Il famoso musicologo Rodolfo Celletti, a proposito del pubblico e del loggione del Teatro Regio, diceva: «Quando strigliate qualche grosso cantante dimostrando di non avere timore reverenziale verso i mostri sacri dell’opera lirica, confesso che, sotto-sotto, ci godo; ma forse vi piacciono un po’ troppo gli acuti sparati alla “viva il parroco”…». Ebbene, nel caso di Buffon il loggione del Tardini ha ruggito, ed io aggiungo i miei ruggiti. Quanto agli acuti, nel caso in questione, si tratta di aspettare le parate fenomenali che Buffon lascia sperare, ma che non garantisce, assumendo forse più i panni di vecchio trombone calcistico che di fenomeno atletico.
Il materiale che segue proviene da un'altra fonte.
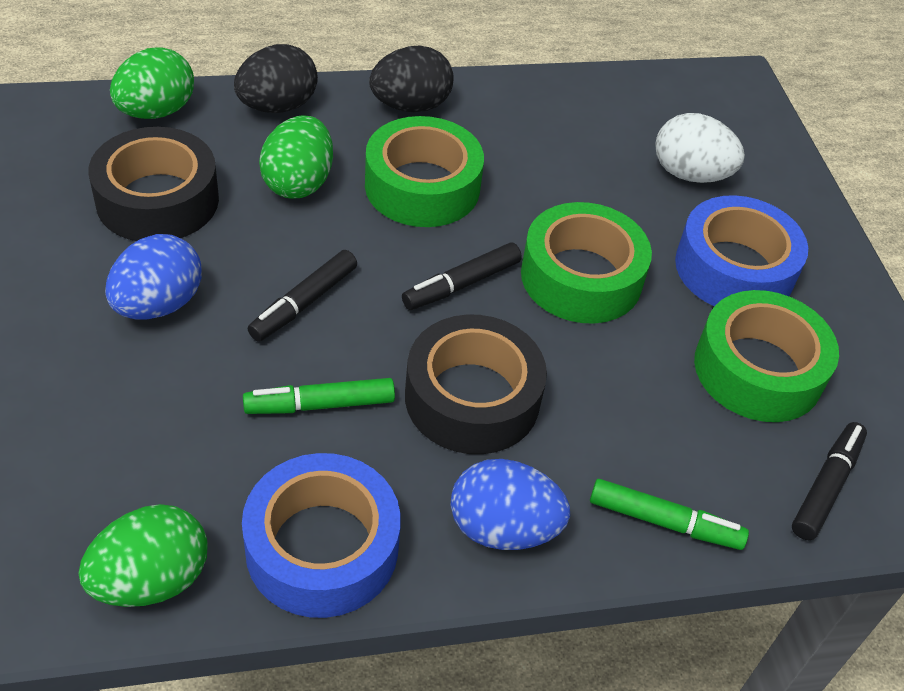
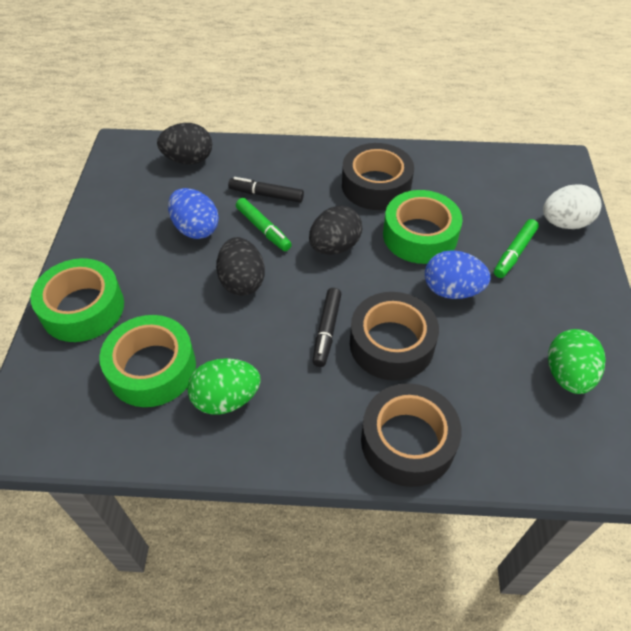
black egg: 2 -> 3
black marker: 3 -> 2
black tape: 2 -> 3
blue tape: 2 -> 0
green egg: 3 -> 2

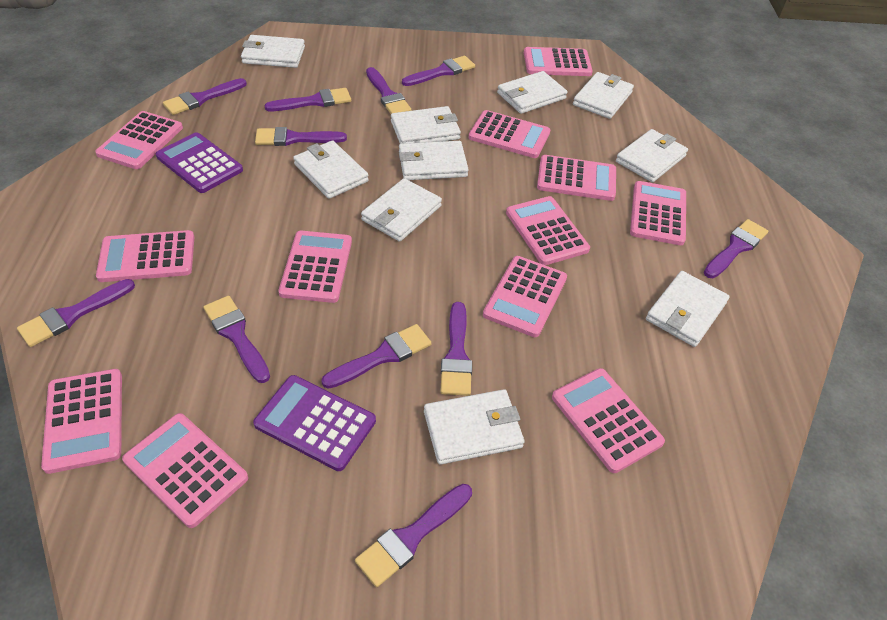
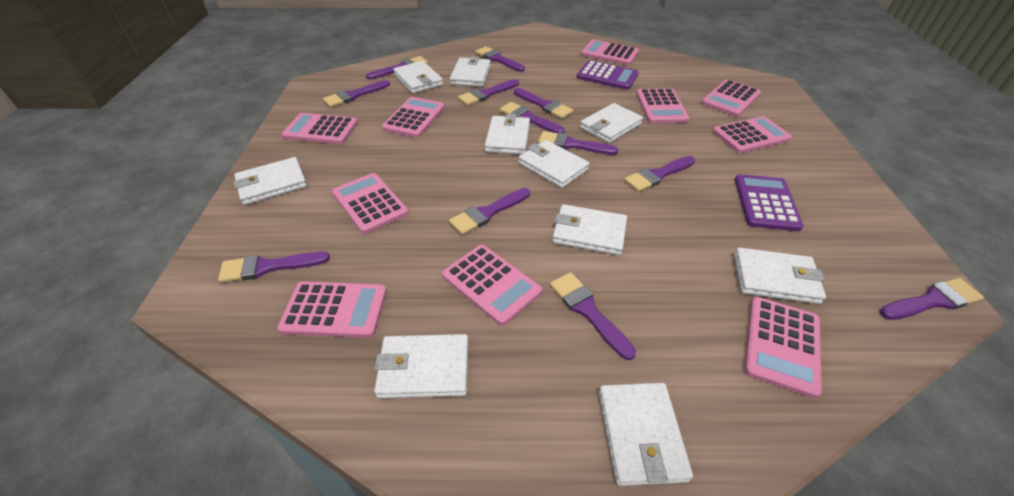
pink calculator: 12 -> 10
purple brush: 11 -> 12

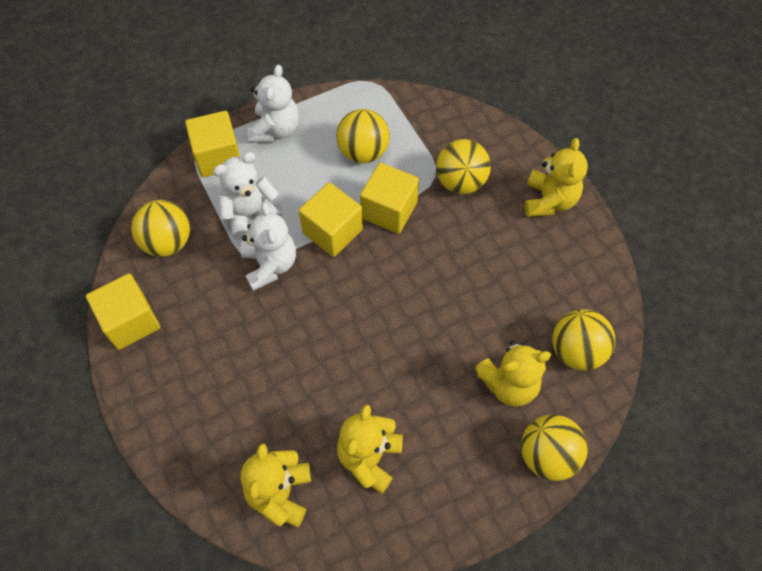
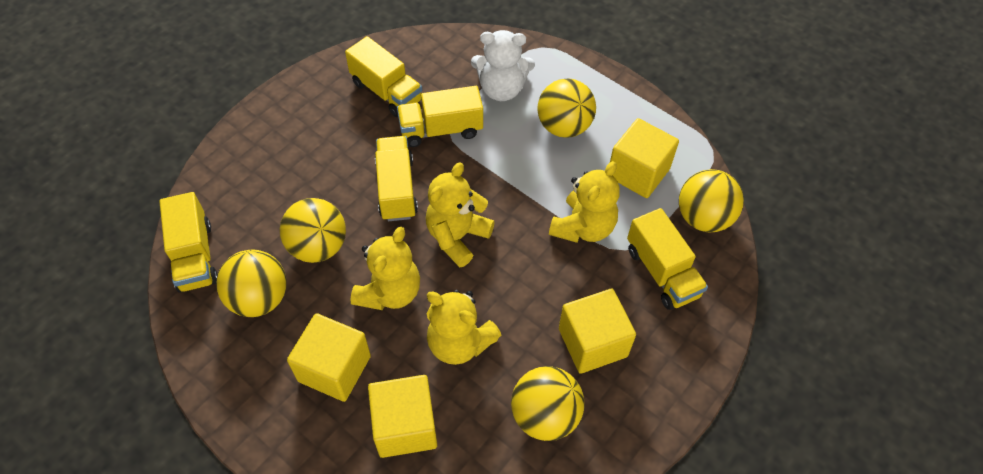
white teddy bear: 3 -> 1
yellow truck: 0 -> 5

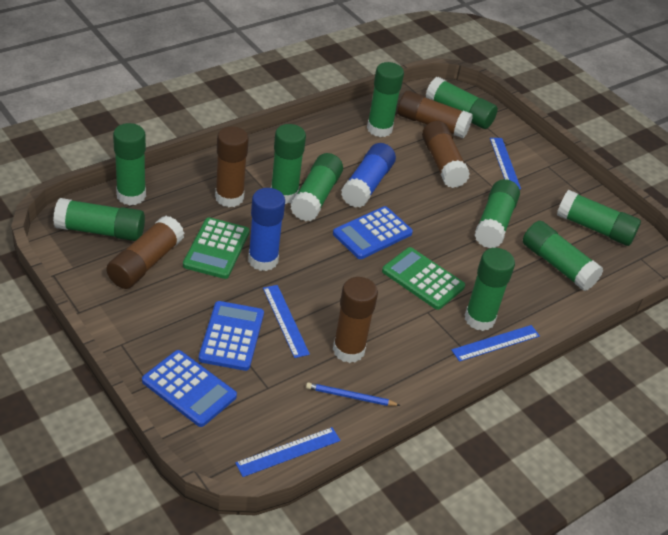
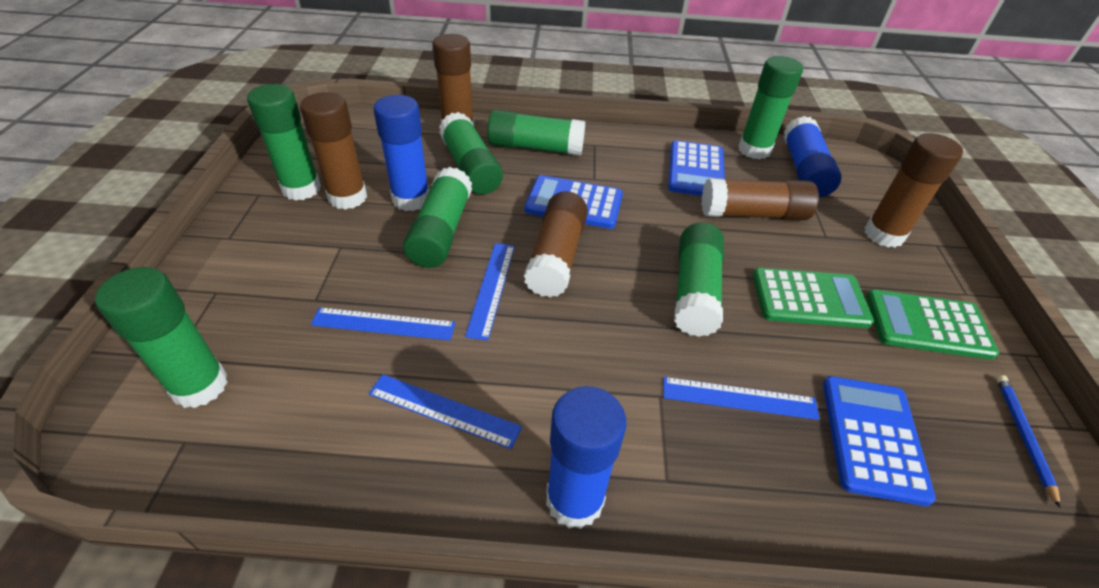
blue glue stick: 2 -> 3
green glue stick: 10 -> 7

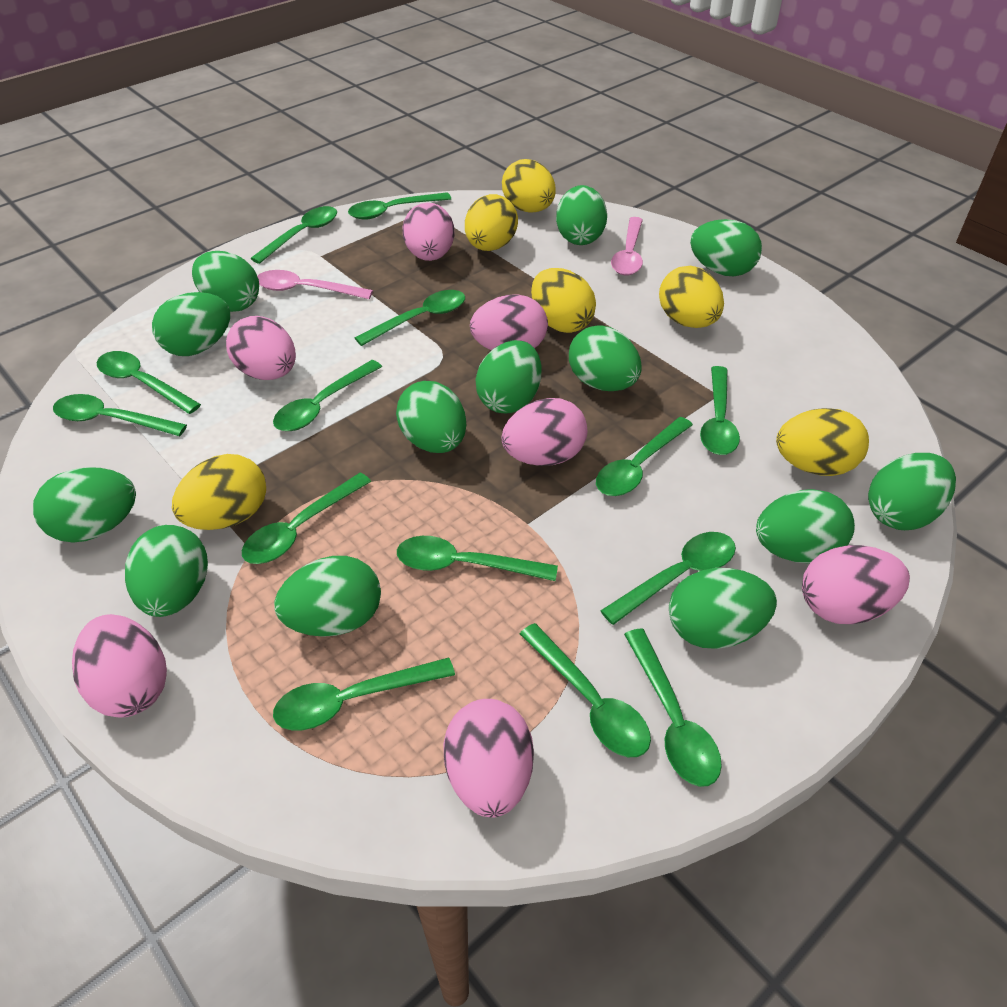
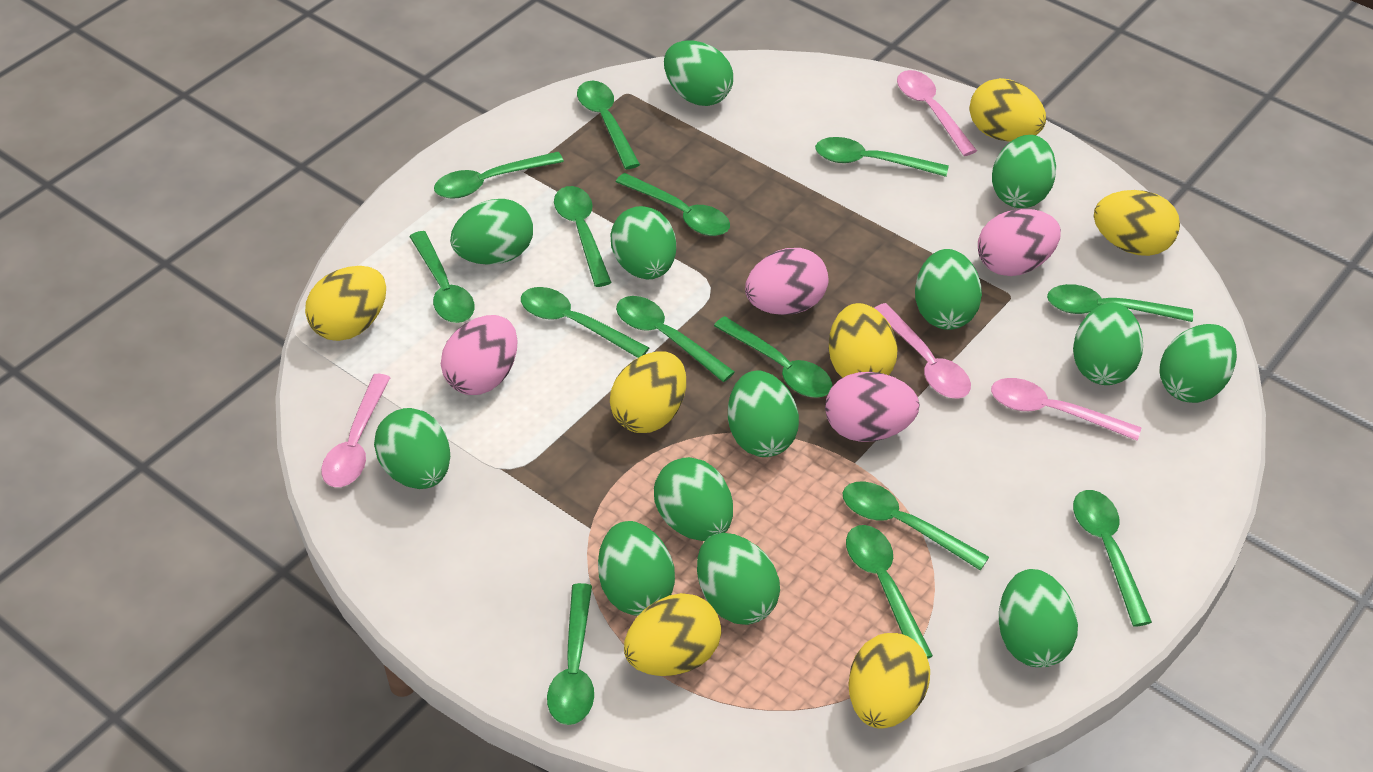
pink egg: 7 -> 4
pink spoon: 2 -> 4
yellow egg: 6 -> 7

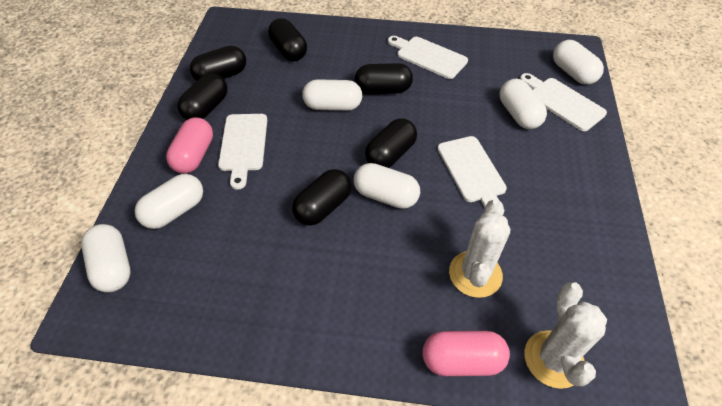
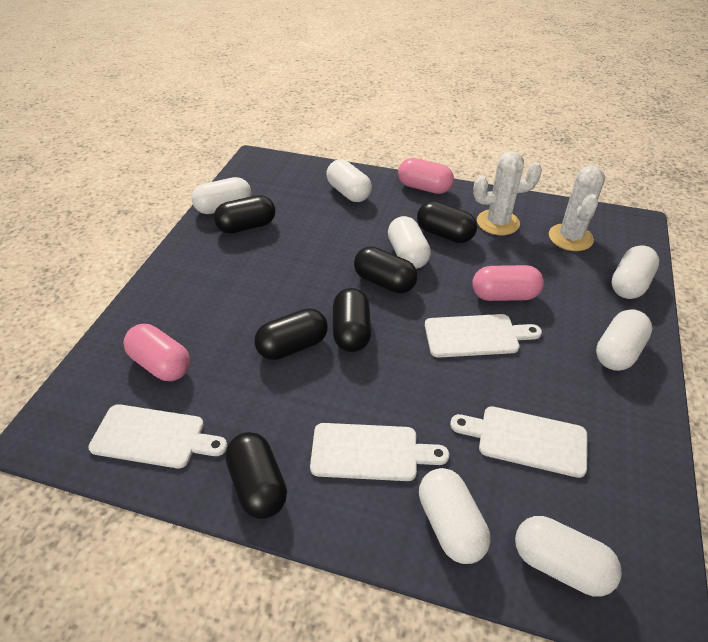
pink capsule: 2 -> 3
white capsule: 6 -> 7

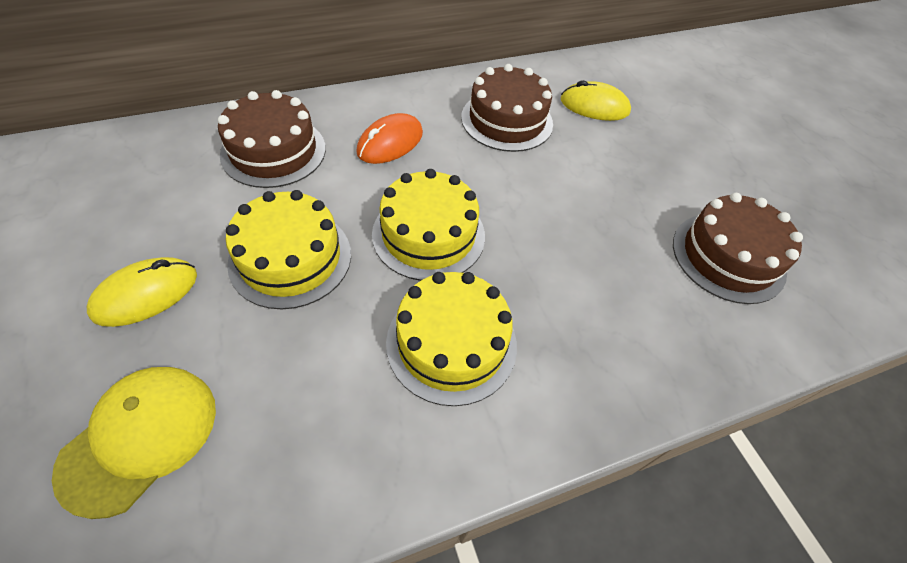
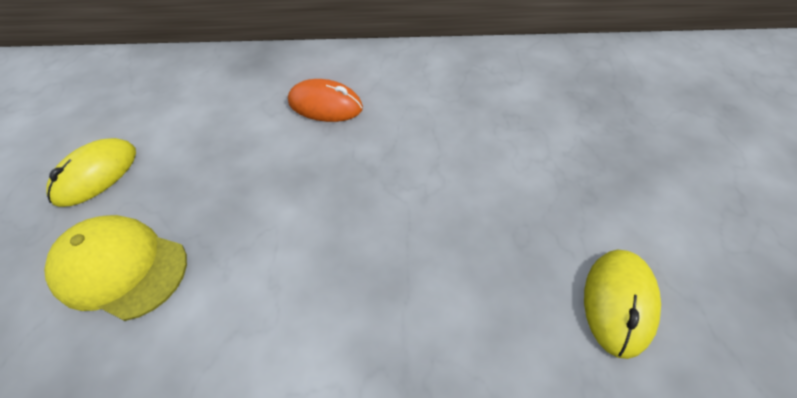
brown cake: 3 -> 0
yellow cake: 3 -> 0

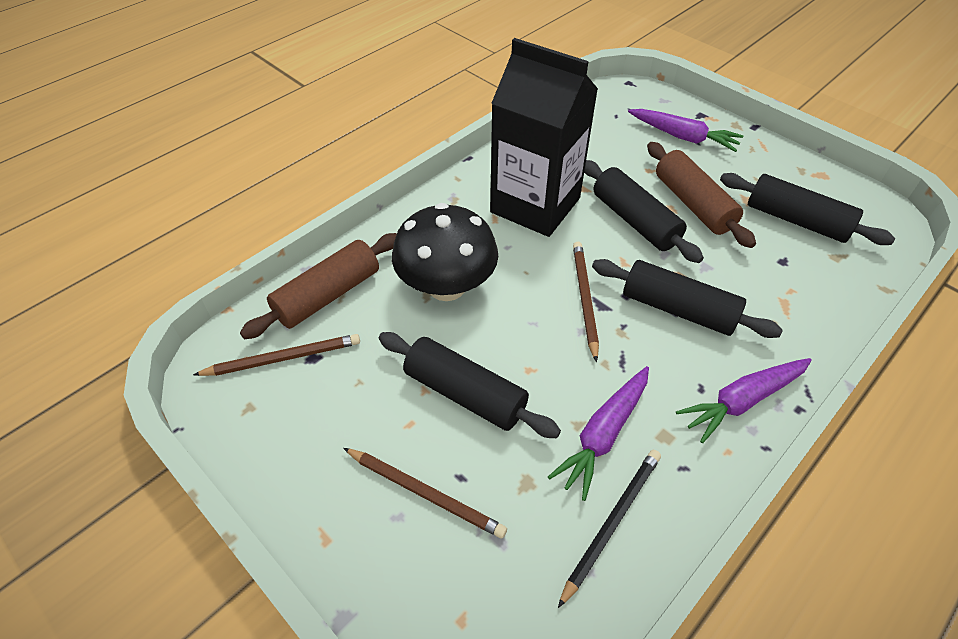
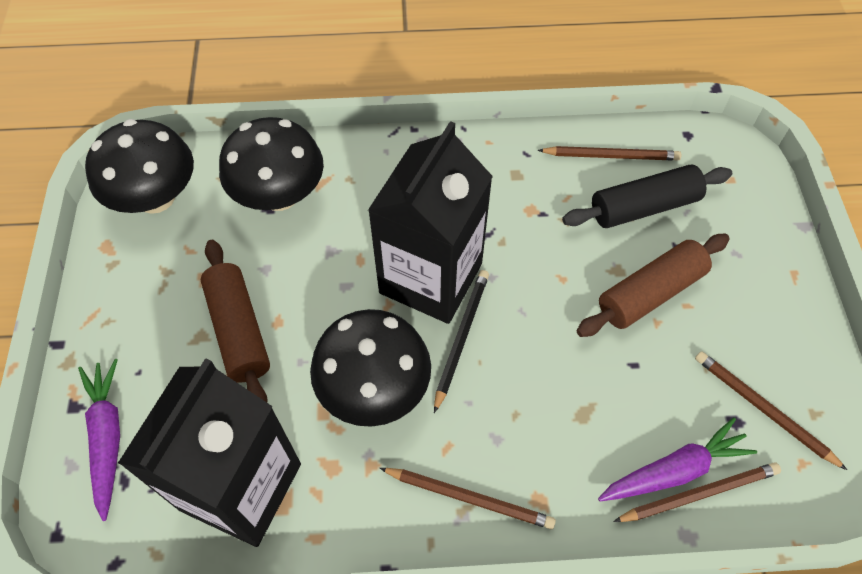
black carton: 1 -> 2
black mushroom: 1 -> 3
black rolling pin: 4 -> 1
brown pencil: 3 -> 4
purple carrot: 3 -> 2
Attenzione perché alla prima “gatta” non vorrei che si ripetesse quanto rientrava nella memoria storica di mio padre. Egli testimoniava come durante il periodo della seconda guerra mondiale, dopo l’occupazione tedesca del nostro territorio, per tenere occupata la gente e distoglierla dalla resistenza al nazifascismo, facessero lavorare gli uomini “al canäl”, vale a dire nel greto del torrente per fingere opere utili che alla fine venivano regolarmente eliminate con le ruspe. Di qui il detto “va’ al canäl”, utilizzato per mandare qualcuno a quel paese in cui si fanno appunto cose inutili ed assurde. In quel triste periodo ritornò a cantare al teatro Regio il grande tenore Francesco Merli, che aveva mietuto allori negli anni precedenti a Parma e nel resto del mondo. Quando ritornò alla ribalta del Regio, però, Francesco Merli, piuttosto anziano, non era più in grande forma vocale e non venne trattato con i guanti. In modo pesante ed inaccettabile, dettato più da cattiveria che da inesorabile atteggiamento critico, il loggione nei confronti del grande tenore Francesco Merli, reo di essersi presentato sul palcoscenico del Regio, nei panni di Manrico nel Trovatore di Verdi, con voce ormai piuttosto traballante, usò la suddetta pesantissima espressione: “va’ al canäl”. Mio padre raccontava questo disgustoso episodio per bollare l’esagerata ed esibizionistica verve loggionista, ma anche per significare come qualsiasi persona, quando si accorge di non essere più in grado di svolgere al meglio il proprio compito, sarebbe opportuno che si ritirasse, prima che qualcuno glielo faccia capire in malo modo. Quanto a Buffon, staremo a vedere, senza fare sconti, ma anche senza esagerare con le critiche: via il dente, via il dolore… (in cauda saccharum).